随元青看着落在不远处的那支箭,不由也收起了面上的轻狂神色,回头打量射箭之人。
官道已被踩踏得一片泥泞,两侧山林间树梢上尚有薄雪未化尽,那戴青鬼面具之人立在官道尽头,长柄偃刀随意扎在地上,手挽一张大弓。
他弓弦上已搭了箭,却并未刻意瞄准,面具下的那双眼,凉薄又散漫。
只一个照面,随元青脸色便已难看至极。
他大喝一声:“分头跑!”
夺了战马的亲随们虽不明白为何,却还是瞬间分散跑开。
谢征嘴角冷冷往上提了提,手中弓弦一松,箭镞飞驰而出的瞬间,他弓弦上已搭了第二支箭。
他动作奇快,一时间箭出如流星骤雨,顷刻间便已射出十几支箭,随元青的亲卫尽数落马。
随元青看着左右亲卫中箭从马背上滚落,已无暇顾及身后放箭之人,只咬牙狠夹马腹往前跑,身形尽可能低地贴在马背之上。
谢征马背上的箭筒已空,他策马追来时,路过一倒伏在地上的骑兵,回手一探便取了对方箭囊,单手捻起箭尾,扔开箭囊。
随元青的亲卫中只剩穆石还驾马跟在他身后,穆石往后看了一眼,目眦欲裂,大喝:“世子小心!”
随元青闻声往后扫了一眼,也是大惊,那戴青鬼面具之人,手中捻了近十支箭,搭在弓上呈扇形排开,松弦的瞬间,那一把箭如飞蝗向着随元青扑来。
随元青此刻说是心惊肉跳也不为过,他此生还从未见过如此出彩的射艺,不知那青鬼面具之下是何人。
他不得已在马背上转过身,提剑艰难格挡飞来的箭镞,奈何战马马腿被射中,哀鸣一声扑到在地,随元青整个人也摔出去,在地上滚了好几圈才泄掉力道。
马蹄声已逼近,几丈之遥的距离,那青鬼面具人反倒不急着催马上前了,反而收着缰绳,让身下战马不急不缓上前,姿态闲散。
隋元青脸色铁青,这猫逗老鼠一般戏耍猎物的手法,不就是他先前在城楼上对那县令府上的小丫鬟做的事么?
这青鬼面具人和那小丫鬟究竟是何关系?
他抓着要小丫鬟要走时,那小丫鬟似乎也是在叫他的名字?
穆石怕谢征对随元青不利,持长枪纵马冲过来大喝一声:“休要伤我将军!”
谢征反手抓住他刺来的枪柄,一拧后再压劲儿往上一挑,穆石直接拽着枪把被甩下了马去,掌心因为握枪把握得太紧,几乎被扯下一层皮来,剧痛之下松了手。
谢征用穆石送到手边的武器,稳坐于马背上以银枪抵住了随元青咽喉,语气里带着淡淡的嘲弄:“长信王世子,随元青?”
随元青牙关都咬出了淡淡的血腥味,他额角青筋凸起,片刻后忍下这份羞辱,哈哈大笑起来,“是本世子不错。
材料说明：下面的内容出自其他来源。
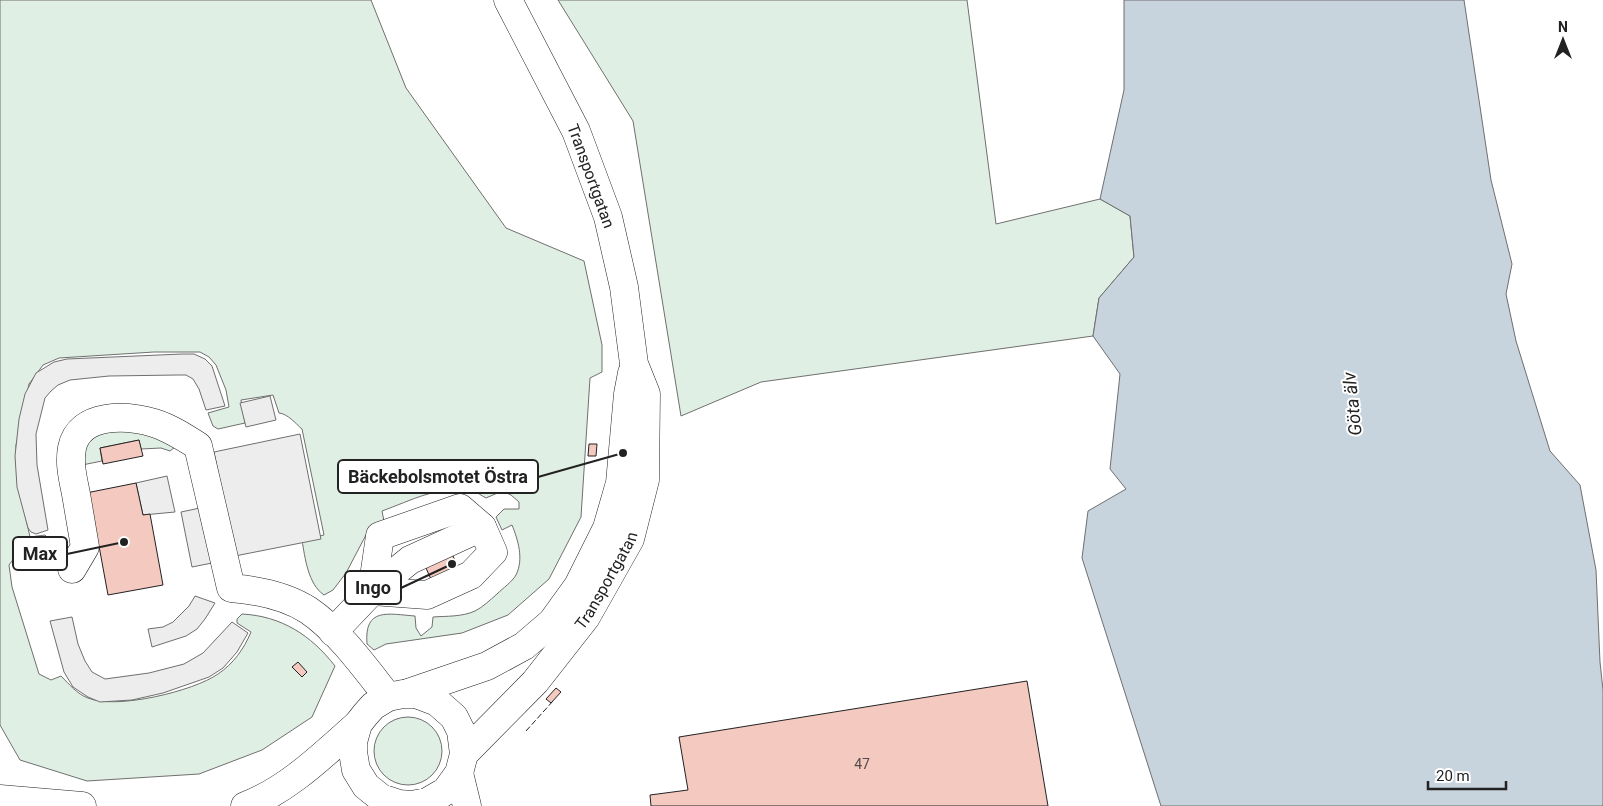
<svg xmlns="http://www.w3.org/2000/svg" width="1603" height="806" font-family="Roboto,sans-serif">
<rect width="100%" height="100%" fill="#fff"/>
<path fill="#e0efe3" stroke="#6f6f6f" d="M0,0H371L406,88L506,228L584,261L602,345V372L590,378L581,517L549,579L508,615L462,633L386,644L374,650L367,644C364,607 388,614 415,616L416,628L421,636L432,627L433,617C446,616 462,617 475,611C483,607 490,600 497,594C503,588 512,582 516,575C524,559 518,540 512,525L502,530L496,517L504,509H519V502L511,495L502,491L486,498C482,496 477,492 472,491C441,484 410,501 382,511L384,521L372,526L367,533L346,573L333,590L324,595C308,584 305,558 302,540L324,535L302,429C295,423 288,414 279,413L273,395L241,400L245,423L218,429L213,426L208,413L229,407L226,390L216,365L209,357L200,352H154L59,358L43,365L29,384L16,445V463L19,488L30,537L45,535L48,538L53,549L50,554L28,540L9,565L12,587L39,674L51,680L61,676C69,684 77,694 88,698C116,710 194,691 218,674C233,664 244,649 251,632L237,623V619L242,614C281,616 311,635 335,666L312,717L262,750L199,774L87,781L20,760L0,725Z
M558,0H967L996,224L1100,199L1130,216L1134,257L1099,298L1093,336L761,382L681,416L633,121Z
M128,424L175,447L170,451L161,448L141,449L139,440L100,448L102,461L77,466L80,438Z
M374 751a34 34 0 1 1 68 0a34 34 0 1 1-68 0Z"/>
<path fill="#ededed" stroke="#6f6f6f" d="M182,354H194L205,359L212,366L225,406L206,410L199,389L193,379L186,375H178L109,376L70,380L58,385L51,391L45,398L36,434L37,465L48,530L36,534L31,532L28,528L17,487L15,456L19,419L25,394L36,373L54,362L67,359Z
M270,396L276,420L246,427L240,403Z
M300,434L321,539L235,556L214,452Z
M167,476L175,512L143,515L136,483Z
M200,508L212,563L192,567L181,512Z
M195,596L215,603L205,619L197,629L186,636L152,647L148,629L163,627L173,622L189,606Z
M72,617L78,644L85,661L92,672L105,679L149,673L184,664L203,653L232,622L248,633L237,652L223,668L209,677L163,693L132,700L100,702L88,697L73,687L64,672L50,621Z"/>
<path fill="#c7d3dd" stroke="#6f6f6f" d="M1124,0H1464L1491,180L1512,264L1506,294L1516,341L1550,451L1580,485L1596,570L1600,662L1603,690V806H1161L1082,558L1088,511L1126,489L1110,469L1120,374L1093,336L1099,298L1134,257L1130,216L1100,199L1124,90Z"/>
<path fill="#f3c9c0" stroke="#222" d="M139,440L143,456L103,464L100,448Z
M589,444H597L596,456H588Z
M136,483L143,515L150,514L163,585L108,595L99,546L94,547L86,493Z
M446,540L467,588L440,600L419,552Z
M298,662L307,672L302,677L292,667Z
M1027,681L1048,806H651L650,795L688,790L679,737Z
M556,688L561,692L551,703L546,699Z"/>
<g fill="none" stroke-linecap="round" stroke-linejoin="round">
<defs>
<g id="minor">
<path d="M460,508L482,527L493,552L471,575L427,595L372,591L380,536Z"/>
<path d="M72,569L85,547C82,529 79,512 76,494C73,479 69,464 72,448C79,412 127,415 154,423C170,428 184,437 198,446L231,588C256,590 286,596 308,610C338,630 366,669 388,697"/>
<path d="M333,632L372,591L410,560L482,527"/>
<path d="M408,693L487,666L524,646L552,622L578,586L607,528L620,483L628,394L632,373"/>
<path id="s1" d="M464,754L461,731L454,717L437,702L416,694H403L388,697L373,706L365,715L358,724L353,742V752L356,770L366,786L381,798L399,804L412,805L427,802L446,791L459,773L464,754L535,682L586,617L630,539L645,480L646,394L634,364L624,287L608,217L576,131L508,0"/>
<path d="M459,773L467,806"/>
<path d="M0,799L82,806"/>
<path d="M245,806C288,790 324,754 358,724"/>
</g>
</defs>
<use href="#minor" stroke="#222" stroke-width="29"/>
<use href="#minor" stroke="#fff" stroke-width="28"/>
<path stroke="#222" stroke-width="1" stroke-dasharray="6 2.5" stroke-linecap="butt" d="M526,731L553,701"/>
</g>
<g text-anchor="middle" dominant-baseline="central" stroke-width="4" stroke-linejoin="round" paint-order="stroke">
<g font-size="14" fill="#564c4a">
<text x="862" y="764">47</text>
</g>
<g font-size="16" fill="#222" stroke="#fff">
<text transform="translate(591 176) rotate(70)">Transportgatan</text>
<text stroke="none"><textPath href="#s1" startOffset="575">Transportgatan</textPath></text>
</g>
<g font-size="18" font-style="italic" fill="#222" stroke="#fff">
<text transform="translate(1352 404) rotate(-96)">Göta älv</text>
</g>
</g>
<path fill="none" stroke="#222" stroke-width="2" d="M623 453L538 477M124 542L67 554M452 564L401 588"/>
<g fill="#222" stroke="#fff" stroke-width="2">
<circle cx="623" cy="453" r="5"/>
<circle cx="124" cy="542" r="5"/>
<circle cx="452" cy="564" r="5"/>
</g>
<g fill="#fff" stroke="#222" stroke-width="2">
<rect x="338" y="460" width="200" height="33" rx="5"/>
<rect x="13" y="537" width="54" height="33" rx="5"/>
<rect x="345" y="571" width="56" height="33" rx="5"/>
</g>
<g font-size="18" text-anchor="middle" font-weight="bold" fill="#222">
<text x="438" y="483">Bäckebolsmotet Östra</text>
<text x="40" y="560">Max</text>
<text x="373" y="594">Ingo</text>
</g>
<g transform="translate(1563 40)" stroke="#ffffff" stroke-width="4" paint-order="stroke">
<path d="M0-4L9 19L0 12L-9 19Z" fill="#222222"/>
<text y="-8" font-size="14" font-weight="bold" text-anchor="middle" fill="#222222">N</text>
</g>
<path d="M1428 781v8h78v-8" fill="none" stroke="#222222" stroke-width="2.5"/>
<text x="1436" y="781" font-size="15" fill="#222222" stroke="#ffffff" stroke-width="4" paint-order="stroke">20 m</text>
</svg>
”
这官道下方便是滚滚怒江水,哪怕在严冬腊月也因水流湍急而未曾结冰。
随元青不动声色瞥了一眼,整个人在谢征枪尖下呈现出再放松不过的姿态来:“你又是何人,要取本世子性命,总不至于还不敢报个名号。”
谢征并不答话,若是军中人抓住随元青,可不会在此时取他性命,拿着他去崇州战场上同长信王谈条件,才是最划算的。
随元青故意这般问,是在套话。
随元青见他不上钩,忽而痞笑着问了句:“城楼上那小丫鬟是你何人?她身上可真白,亲上去的滋味也甜。”
谢征眸光骤寒,随元青等的就是他大意的这瞬间,一把拨开抵在喉间的长枪,朝着江水一个猛头扎去。
谢征反应极快地朝着他横扫一枪,挑到了他腰侧,随元青闷哼一声,下一瞬整个人已没入了滚滚江水中,只余晕在江水上的一片血色。